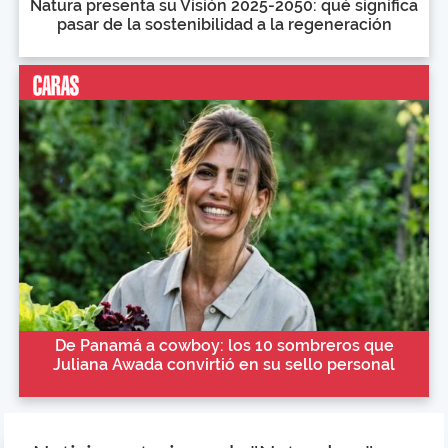
Natura presenta su Visión 2025-2050: qué significa
pasar de la sostenibilidad a la regeneración
De Panamá a cowboy: los 10 sombreros que
Juliana Awada convirtió en su sello personal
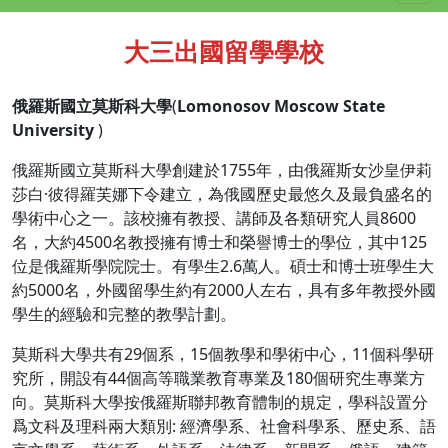
大三出國留學學校
俄羅斯國立莫斯科大學
(
Lomonosov Moscow State
University
)
俄羅斯國立莫斯科大學創建於1755年，由俄羅斯女沙皇伊莉
莎白·彼得羅芙娜下令建立，為俄國歷史最悠久及最負盛名的
學術中心之一。該校擁有教授、講師及各類研究人員8600
名，大約4500名教授擁有博士和榮譽博士的學位，其中125
位是俄羅斯學院院士。有學生2.6萬人。碩士和博士班學生大
約5000名，外國留學生約有2000人左右，具有多年教授外國
學生的經驗和完整的教學計劃。
莫斯科大學共有29個系，15個教學和學術中心，11個科學研
究所，開設有44個高等職業教育專業及180個研究生專業方
向。莫斯科大學按俄羅斯聯邦教育體制的規定，學科設置分
爲文科及理科兩大類別: 經濟學系、社會科學系、歷史系、語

### PROBLEM DETAILS
Copy out all of the material exactly as written, without its pictures.

### YOUR RESPONSE
Natura presenta su Visión 2025-2050: qué significa
pasar de la sostenibilidad a la regeneración
De Panamá a cowboy: los 10 sombreros que
Juliana Awada convirtió en su sello personal
大三出國留學學校
俄羅斯國立莫斯科大學
(
Lomonosov Moscow State
University
)
俄羅斯國立莫斯科大學創建於1755年，由俄羅斯女沙皇伊莉
莎白·彼得羅芙娜下令建立，為俄國歷史最悠久及最負盛名的
學術中心之一。該校擁有教授、講師及各類研究人員8600
名，大約4500名教授擁有博士和榮譽博士的學位，其中125
位是俄羅斯學院院士。有學生2.6萬人。碩士和博士班學生大
約5000名，外國留學生約有2000人左右，具有多年教授外國
學生的經驗和完整的教學計劃。
莫斯科大學共有29個系，15個教學和學術中心，11個科學研
究所，開設有44個高等職業教育專業及180個研究生專業方
向。莫斯科大學按俄羅斯聯邦教育體制的規定，學科設置分
爲文科及理科兩大類別: 經濟學系、社會科學系、歷史系、語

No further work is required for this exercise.